## Task directions
Keep the pictures out and restate every record exactly.

(Keypoint text descriptions)

'''

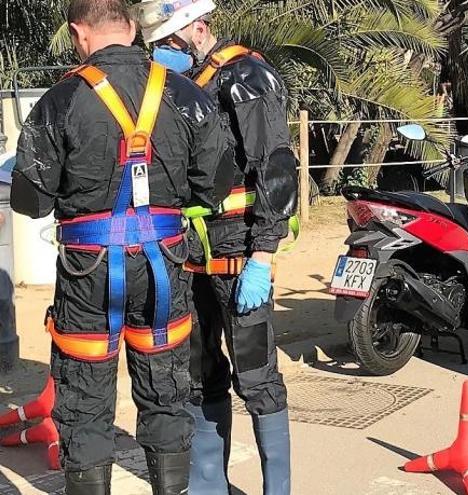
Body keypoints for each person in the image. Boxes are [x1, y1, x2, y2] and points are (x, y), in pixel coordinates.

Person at [10, 0, 235, 492]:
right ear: (133, 28)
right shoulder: (186, 94)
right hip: (165, 268)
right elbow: (216, 187)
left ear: (78, 33)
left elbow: (30, 202)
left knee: (85, 400)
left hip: (87, 274)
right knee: (165, 390)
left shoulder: (60, 100)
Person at [132, 1, 298, 493]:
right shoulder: (181, 89)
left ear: (197, 28)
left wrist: (263, 258)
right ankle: (210, 485)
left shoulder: (245, 76)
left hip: (241, 254)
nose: (162, 54)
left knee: (257, 377)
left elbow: (275, 166)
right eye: (156, 47)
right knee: (198, 373)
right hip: (190, 256)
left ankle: (277, 487)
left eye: (168, 44)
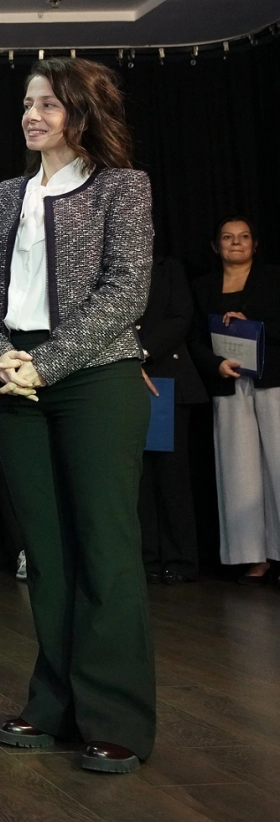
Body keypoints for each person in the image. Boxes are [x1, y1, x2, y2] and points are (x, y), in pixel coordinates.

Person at [0, 57, 155, 774]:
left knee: (104, 547)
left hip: (95, 378)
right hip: (14, 377)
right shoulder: (3, 196)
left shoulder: (122, 187)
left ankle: (117, 718)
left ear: (82, 112)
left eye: (48, 103)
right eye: (27, 103)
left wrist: (47, 363)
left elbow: (126, 291)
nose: (32, 115)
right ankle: (55, 705)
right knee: (46, 554)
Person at [188, 216, 280, 582]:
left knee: (278, 464)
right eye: (227, 237)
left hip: (272, 379)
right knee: (238, 470)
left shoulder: (273, 278)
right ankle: (253, 556)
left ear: (255, 244)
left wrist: (253, 325)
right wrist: (216, 364)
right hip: (228, 381)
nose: (236, 242)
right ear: (216, 246)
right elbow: (194, 338)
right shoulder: (202, 287)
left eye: (243, 237)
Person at [136, 255, 204, 584]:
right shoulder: (106, 264)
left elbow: (181, 317)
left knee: (172, 477)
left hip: (168, 381)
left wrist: (141, 353)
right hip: (123, 379)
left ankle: (180, 559)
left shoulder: (169, 268)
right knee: (139, 478)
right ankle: (145, 558)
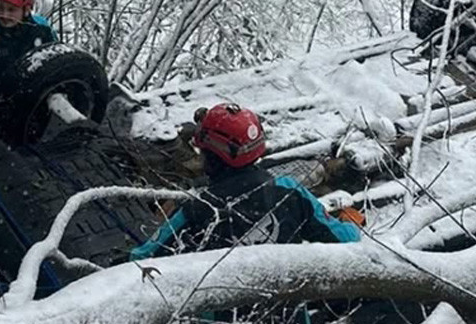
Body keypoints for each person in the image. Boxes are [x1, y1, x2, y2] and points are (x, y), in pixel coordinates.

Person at [131, 102, 360, 260]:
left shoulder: (196, 210)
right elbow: (345, 239)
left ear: (212, 153)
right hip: (293, 323)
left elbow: (141, 260)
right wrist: (349, 224)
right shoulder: (290, 192)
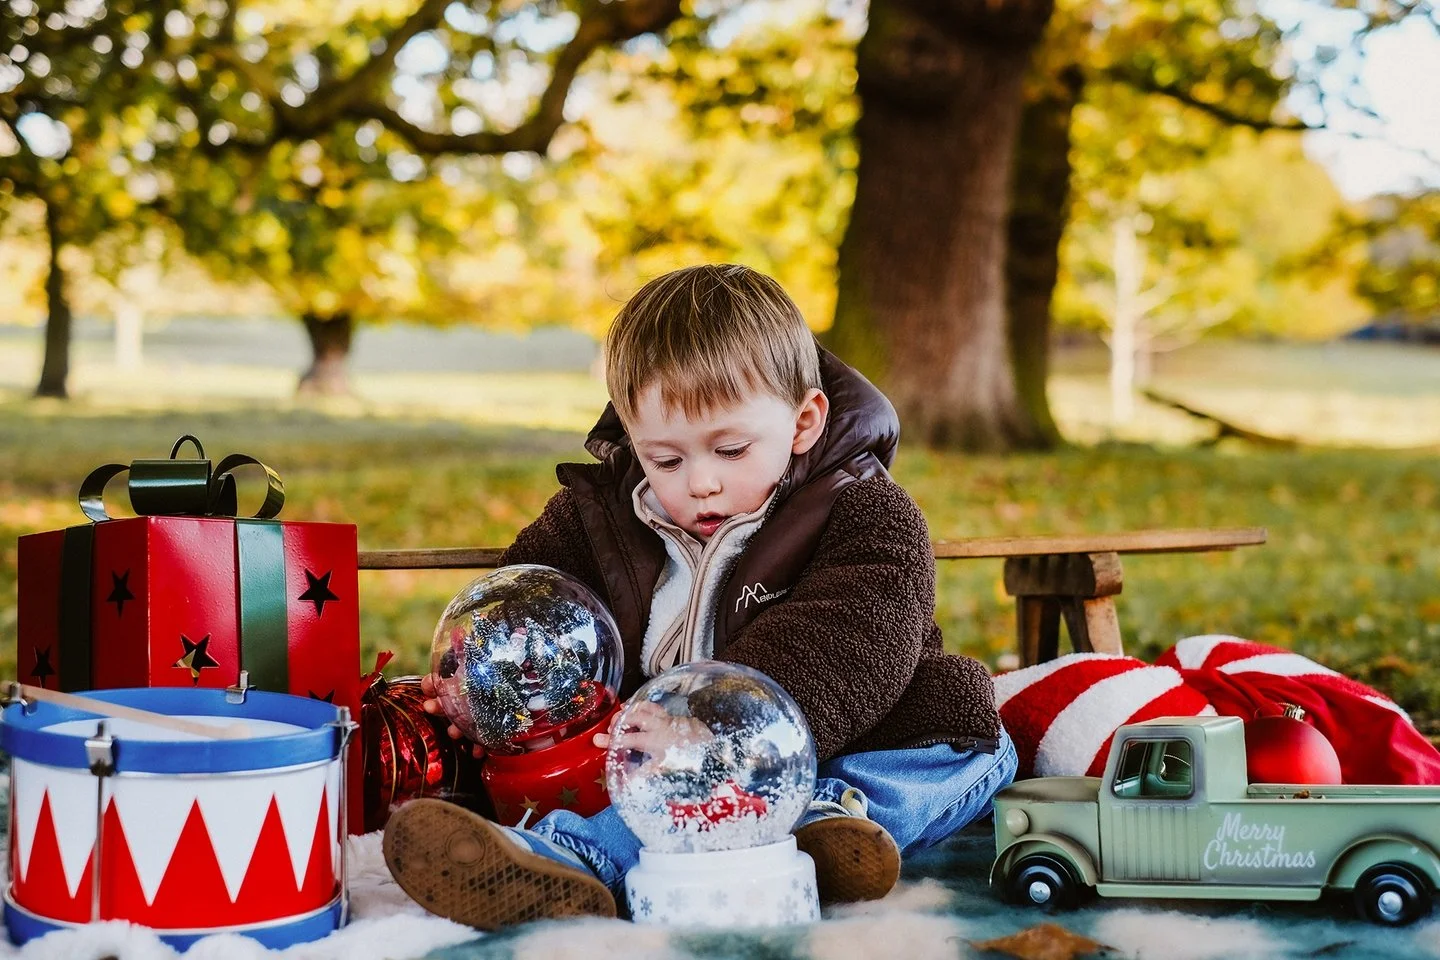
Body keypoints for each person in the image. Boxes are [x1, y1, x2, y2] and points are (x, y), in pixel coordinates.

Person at [383, 264, 1017, 929]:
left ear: (804, 422)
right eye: (666, 459)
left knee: (932, 766)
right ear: (634, 440)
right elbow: (527, 606)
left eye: (731, 449)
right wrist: (486, 697)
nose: (702, 482)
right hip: (675, 760)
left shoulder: (866, 513)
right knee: (666, 793)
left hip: (885, 730)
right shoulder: (597, 516)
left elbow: (856, 644)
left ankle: (823, 824)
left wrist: (716, 730)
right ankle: (570, 863)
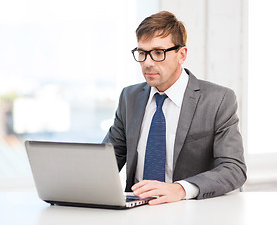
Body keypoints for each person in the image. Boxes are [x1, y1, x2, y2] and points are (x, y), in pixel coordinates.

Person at [103, 11, 246, 205]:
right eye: (142, 53)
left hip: (189, 212)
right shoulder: (129, 98)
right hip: (135, 212)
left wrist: (180, 189)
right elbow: (106, 161)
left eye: (158, 53)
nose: (148, 63)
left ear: (182, 54)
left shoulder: (218, 100)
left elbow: (234, 168)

'''

## Answer section
Body keypoints for each person in the image. Boxes are [x1, y1, x2, y2] and points are (x, y), in pixel coordinates.

Person at [10, 0, 235, 492]:
right ear: (133, 28)
right shoulder: (186, 94)
right hip: (165, 268)
right elbow: (216, 187)
left ear: (78, 33)
left elbow: (30, 202)
left knee: (85, 400)
left hip: (87, 274)
right knee: (165, 390)
left shoulder: (60, 100)
Person at [132, 1, 298, 493]:
right shoulder: (181, 89)
left ear: (197, 28)
left wrist: (263, 258)
right ankle: (210, 485)
left shoulder: (245, 76)
left hip: (241, 254)
nose: (162, 54)
left knee: (257, 377)
left elbow: (275, 166)
right eye: (156, 47)
right knee: (198, 373)
right hip: (190, 256)
left ankle: (277, 487)
left eye: (168, 44)
Body keypoints for each person in the image. Boxes are [x1, y1, x2, y2] and points are (x, y), in pixel coordinates.

Person at [0, 57, 155, 774]:
left knee: (104, 547)
left hip: (95, 378)
right hip: (14, 377)
right shoulder: (3, 196)
left shoulder: (122, 187)
left ankle: (117, 718)
left ear: (82, 112)
left eye: (48, 103)
right eye: (27, 103)
left wrist: (47, 363)
left elbow: (126, 291)
nose: (32, 115)
right ankle: (55, 705)
right knee: (46, 554)
Person at [188, 216, 280, 582]:
left knee: (278, 464)
right eye: (227, 237)
left hip: (272, 379)
right knee: (238, 470)
left shoulder: (273, 278)
right ankle: (253, 556)
left ear: (255, 244)
left wrist: (253, 325)
right wrist: (216, 364)
right hip: (228, 381)
nose: (236, 242)
right ear: (216, 246)
right elbow: (194, 338)
right shoulder: (202, 287)
left eye: (243, 237)
Person at [136, 255, 204, 584]:
right shoulder: (106, 264)
left elbow: (181, 317)
left knee: (172, 477)
left hip: (168, 381)
left wrist: (141, 353)
right hip: (123, 379)
left ankle: (180, 559)
left shoulder: (169, 268)
right knee: (139, 478)
right ankle: (145, 558)
Body keypoints for each person in the image. Boxes are [x1, y1, x2, y2] and points are (x, y), in pixel coordinates.

Person at [131, 102, 360, 260]:
left shoulder: (196, 210)
right elbow: (345, 239)
left ear: (212, 153)
right hip: (293, 323)
left elbow: (141, 260)
right wrist: (349, 224)
right shoulder: (290, 192)
Body keypoints for each person in the image. Boxes are [x1, y1, x2, y2] and points are (x, y), in pixel coordinates.

Person at [383, 264, 1017, 929]:
left ear: (804, 422)
right eye: (666, 459)
left knee: (932, 766)
right ear: (634, 440)
right elbow: (527, 606)
left eye: (731, 449)
right wrist: (486, 697)
nose: (702, 482)
right hip: (675, 760)
left shoulder: (866, 513)
right knee: (666, 793)
left hip: (885, 730)
right shoulder: (597, 516)
left elbow: (856, 644)
left ankle: (823, 824)
left wrist: (716, 730)
right ankle: (570, 863)
Body keypoints for each person in the image. Boxes are [x1, y1, x2, y2] and points are (x, y), in pixel coordinates.

Person at [103, 11, 246, 205]:
right eye: (142, 53)
left hip: (189, 212)
right shoulder: (129, 98)
right hip: (135, 212)
left wrist: (180, 189)
right elbow: (106, 161)
left eye: (158, 53)
nose: (148, 63)
left ear: (182, 54)
left shoulder: (218, 100)
left elbow: (234, 168)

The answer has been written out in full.